Tuesday, Aug. 28. We resumed our journey at 6:15 a.m. and traveled over a somewhat sandy road, stopped at noon from 12 to 3 p.m. and camped for the night at 6 p.m. at a place where grass was scarce.
Wednesday, Aug 29. We resumed our journey at 5 o'clock a.m. without eating breakfast, <traveled 3 miles and>
we soon found ourselves within three miles of opposite Fort Laramie, where we found that provisions and everything sold at very high prices.
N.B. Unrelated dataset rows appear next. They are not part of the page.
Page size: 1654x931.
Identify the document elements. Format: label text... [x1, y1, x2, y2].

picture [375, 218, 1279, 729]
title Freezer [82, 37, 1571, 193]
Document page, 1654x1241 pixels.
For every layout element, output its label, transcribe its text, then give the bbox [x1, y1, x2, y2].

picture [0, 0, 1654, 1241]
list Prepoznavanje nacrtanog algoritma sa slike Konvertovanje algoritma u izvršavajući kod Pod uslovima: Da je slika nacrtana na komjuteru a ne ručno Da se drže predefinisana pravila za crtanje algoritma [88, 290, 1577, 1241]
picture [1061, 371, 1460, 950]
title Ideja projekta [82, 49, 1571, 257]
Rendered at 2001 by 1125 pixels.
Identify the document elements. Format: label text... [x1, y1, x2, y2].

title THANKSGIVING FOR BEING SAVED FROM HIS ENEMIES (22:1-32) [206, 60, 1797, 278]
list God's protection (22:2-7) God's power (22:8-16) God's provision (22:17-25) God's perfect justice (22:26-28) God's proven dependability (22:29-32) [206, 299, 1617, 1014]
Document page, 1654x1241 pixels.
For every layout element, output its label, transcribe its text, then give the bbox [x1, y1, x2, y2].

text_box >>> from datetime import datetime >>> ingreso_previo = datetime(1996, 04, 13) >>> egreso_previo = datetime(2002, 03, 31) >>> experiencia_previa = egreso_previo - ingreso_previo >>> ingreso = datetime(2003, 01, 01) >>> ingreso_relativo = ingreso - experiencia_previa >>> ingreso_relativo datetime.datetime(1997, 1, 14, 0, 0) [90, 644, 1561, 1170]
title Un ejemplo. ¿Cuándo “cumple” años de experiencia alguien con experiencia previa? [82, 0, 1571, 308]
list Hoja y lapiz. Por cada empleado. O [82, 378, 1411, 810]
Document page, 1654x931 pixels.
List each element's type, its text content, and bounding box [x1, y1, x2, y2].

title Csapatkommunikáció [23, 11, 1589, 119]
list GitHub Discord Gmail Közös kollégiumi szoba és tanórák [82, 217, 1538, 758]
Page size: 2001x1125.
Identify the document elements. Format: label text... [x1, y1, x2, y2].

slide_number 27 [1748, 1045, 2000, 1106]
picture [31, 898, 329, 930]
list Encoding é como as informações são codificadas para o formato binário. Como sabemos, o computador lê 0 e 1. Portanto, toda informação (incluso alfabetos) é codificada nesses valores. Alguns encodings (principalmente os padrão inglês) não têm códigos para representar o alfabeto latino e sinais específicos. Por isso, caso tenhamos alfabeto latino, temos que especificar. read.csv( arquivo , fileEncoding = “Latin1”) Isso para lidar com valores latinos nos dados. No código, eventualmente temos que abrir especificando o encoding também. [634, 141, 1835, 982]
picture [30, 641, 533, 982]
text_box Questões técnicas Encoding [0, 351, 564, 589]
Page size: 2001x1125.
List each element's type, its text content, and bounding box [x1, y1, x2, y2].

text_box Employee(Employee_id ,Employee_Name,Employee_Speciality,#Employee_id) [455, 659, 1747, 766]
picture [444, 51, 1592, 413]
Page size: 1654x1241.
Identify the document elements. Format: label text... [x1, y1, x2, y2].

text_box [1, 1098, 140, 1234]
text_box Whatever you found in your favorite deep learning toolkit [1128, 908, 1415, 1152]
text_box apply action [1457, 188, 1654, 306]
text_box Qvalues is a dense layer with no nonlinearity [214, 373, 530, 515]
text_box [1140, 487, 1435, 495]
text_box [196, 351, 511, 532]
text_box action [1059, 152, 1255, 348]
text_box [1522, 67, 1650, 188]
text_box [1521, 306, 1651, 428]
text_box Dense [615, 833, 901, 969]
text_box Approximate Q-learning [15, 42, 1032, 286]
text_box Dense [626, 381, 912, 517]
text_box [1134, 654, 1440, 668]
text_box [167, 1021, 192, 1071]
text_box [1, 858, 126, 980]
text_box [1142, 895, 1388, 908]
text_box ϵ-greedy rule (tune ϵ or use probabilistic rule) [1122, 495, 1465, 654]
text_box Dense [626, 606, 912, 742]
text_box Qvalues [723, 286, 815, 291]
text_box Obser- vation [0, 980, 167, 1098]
We laid in camp from 7 in morning till 4:30 in the afternoon and then traveled 3 miles further, camped for the night at 6:15 p.m. where grass, water and wood was very scarce.
Thursday, Aug. 30. We resumed our journey at 7:15 a.m. Our road at first was level and good, but we soon found ourselves going in among the Black Hills where the climbs were frequently very steep. We did not stop this day for noon, but traveled on till 8 o'clock at night when we encamped on the Platte River, where grass was scarce, having traveled during the day 16 miles. The mountains here are covered with pine and other birch trees.
Here Bro. Christensen's Journal suddenly ends.
Two day's later, on Sept. 1st, 1860, he was accidentally shot by a fellow traveler and friend, Swen N. [ Sven Monson] Lovendahl, while out shooting sage hens. The company were nooning on Horse Shoe Creek when the accident took place, Bro. Christensen died <a little after sundown>
during the night and before sunrise the following day <(Sept. 2nd)> he was buried in a 7 <seven> foot grave, his body being wrapped in burlap.